Board’s “offer” not presented in a bargaining meeting

First, a serious procedural matter. This “offer” was not presented in a bargaining meeting at the table, it was delivered to our lead negotiator with a copy sent to our conciliation officer and it was followed a few hours later with the public release that you – and many Dalhousie students – have likely already seen. It is a thinly veiled attempt to seize control of sentiment across campus (and more widely) by suggesting that the Board is interested in a quick resolution to a rapidly looming crisis, and if the DFA does not agree then we will be presumably held up as being the reason that the start of term is delayed. They fail to mention that the crisis is entirely of their own making, which they created by locking out DFA Members last Wednesday.

I would like to remind you all that we warned the Board repeatedly of the dangerous game that they were playing by threatening, and then ultimately following through with, a lockout in August. By coincidence, our bargaining team happened to be in a virtual meeting when these events were transpiring, so the team had an initial opportunity to consider the implications of a potential interest arbitration. Thursday morning our DFA Executive Committee will have the opportunity to discuss the situation, after which we will be able to share more information about what comes next.

Board’s “Offer” is conditional on DFA dropping all unresolved proposals

Second, a key omission changes everything. In their public-facing message the Board did not communicate that their “offer” to proceed to interest arbitration is conditional on the DFA dropping all unresolved proposals. In other words, it would be an interest arbitration on the sole issue of the IMC.

As a reminder, we have many proposals still on the table that deal with important issues to our Members: conversion of “long-term” limited-term appointments to career-stream appointments; expanded parental leave benefits; expanded access to childcare; increased flexibility in class scheduling policies to acknowledge caregiving responsibilities. Many of these proposals would provide clear and immediate benefits to early-career academics who are clearly struggling with many economic and other challenges.

To put this another way, if the DFA agreed to the Board’s “offer” it would mean abandoning all of these important issues for the next three years, with the hope that the Board might be in a more accommodating frame of mind next time.

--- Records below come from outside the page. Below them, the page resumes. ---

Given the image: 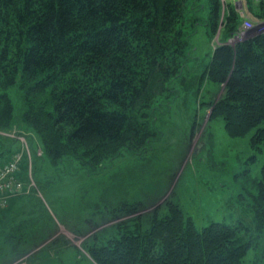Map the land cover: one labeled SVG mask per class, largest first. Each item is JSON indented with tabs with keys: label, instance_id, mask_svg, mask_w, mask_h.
I'll return each mask as SVG.
<instances>
[{
	"label": "trees",
	"instance_id": "trees-1",
	"mask_svg": "<svg viewBox=\"0 0 264 264\" xmlns=\"http://www.w3.org/2000/svg\"><path fill=\"white\" fill-rule=\"evenodd\" d=\"M246 1L263 21L264 0ZM243 23L232 0H0V132L25 137L37 182L0 206V243L11 247L0 257L20 258L52 231L32 203L62 183L65 167L95 180L119 159L138 160L161 138L158 122L179 98L210 112L209 121L222 118L233 138L253 133L250 145L260 149L264 31L228 44ZM201 29L205 53L196 42ZM217 35L222 42L214 47ZM192 120L193 134L199 119ZM21 150L20 140L0 133V166ZM259 184L250 226L214 221L199 228L169 199L147 222L125 220L83 248L95 264H264V165ZM20 199L28 217L6 216L20 210ZM38 223L44 230L34 229Z\"/></svg>",
	"mask_w": 264,
	"mask_h": 264
},
{
	"label": "rangeland",
	"instance_id": "rangeland-1",
	"mask_svg": "<svg viewBox=\"0 0 264 264\" xmlns=\"http://www.w3.org/2000/svg\"><path fill=\"white\" fill-rule=\"evenodd\" d=\"M232 2L244 23L243 32L228 44L235 45L264 31V20L253 16L246 0ZM247 21L252 25L249 29H245ZM196 42L201 43V52L205 53L209 43L202 29ZM221 42L217 35L212 46ZM175 103L173 111L158 122L161 138L138 160L119 159L114 168L95 180L65 167L62 183L41 190L32 203L37 208L34 216L40 218L43 214L40 220L47 222L52 231L47 233L38 223L34 229L44 233L37 240V248L27 249L28 244L20 247L27 249L24 256H2L0 264H95L83 248L85 242L125 220L142 216L147 222L150 213L169 199L178 202L199 228L214 221L252 225L261 193L264 144L260 149L251 147L253 133L241 138L229 136L223 119L209 121L210 112L204 114L191 98H179ZM194 117L199 121L192 134ZM38 154L42 155L40 148ZM7 159L4 156L2 161ZM28 170L25 156L20 164V175L25 179ZM28 190L22 194H28ZM26 203L22 201L16 208H20L19 213L12 214L13 211L6 216L20 214L22 219L27 218L30 206ZM125 204L138 206L139 211L124 214L119 208ZM89 221L96 225L92 230ZM1 250L8 254L11 247L0 243V253Z\"/></svg>",
	"mask_w": 264,
	"mask_h": 264
},
{
	"label": "built area",
	"instance_id": "built-area-1",
	"mask_svg": "<svg viewBox=\"0 0 264 264\" xmlns=\"http://www.w3.org/2000/svg\"><path fill=\"white\" fill-rule=\"evenodd\" d=\"M245 29L252 27L250 21L245 22ZM2 135L15 138L21 141L22 150L14 155L13 159L7 164L0 166V206L5 207L8 205L9 200L22 192H24L26 182L20 176V164L27 154L29 156V171H28V189L35 187V181L32 175V159L30 155V147L25 137L16 134L15 132L5 133L0 132Z\"/></svg>",
	"mask_w": 264,
	"mask_h": 264
}]
</instances>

Board denies the reality that the lockout will delay Fall semester

Third, the Board continues to deny the reality that the Fall semester is going to be delayed because of their lockout. It is clear to everyone except the Board that the Fall semester will not start on time, and it creates false hope in students to continue suggesting otherwise. We have been locked out for a week already, at a time when most of us would have otherwise been preparing our courses to begin at the scheduled time. At a minimum, we need an additional week to do the work that we were prevented from doing by the Board’s lockout. A return-to-work timeline has never been discussed between the parties, because nothing has been discussed between the parties since August 11.

It is worth noting that if the Board had engaged in meaningful and substantive bargaining in all the time that was available since late May, it is possible that we could have already ratified a new collective agreement with no disruption to the Fall semester. The Board’s repeated assertion that “labour disruption was inevitable” is simply a different way of stating that the Board never intended to reach an agreement through negotiation, and always intended to use a lockout as a tool to bully DFA Members into accepting a new contract on the Board’s terms and timeline.

As I mentioned above, I will be discussing these issues with our Executive Committee tomorrow morning. I will provide an update as soon as possible outlining our next steps.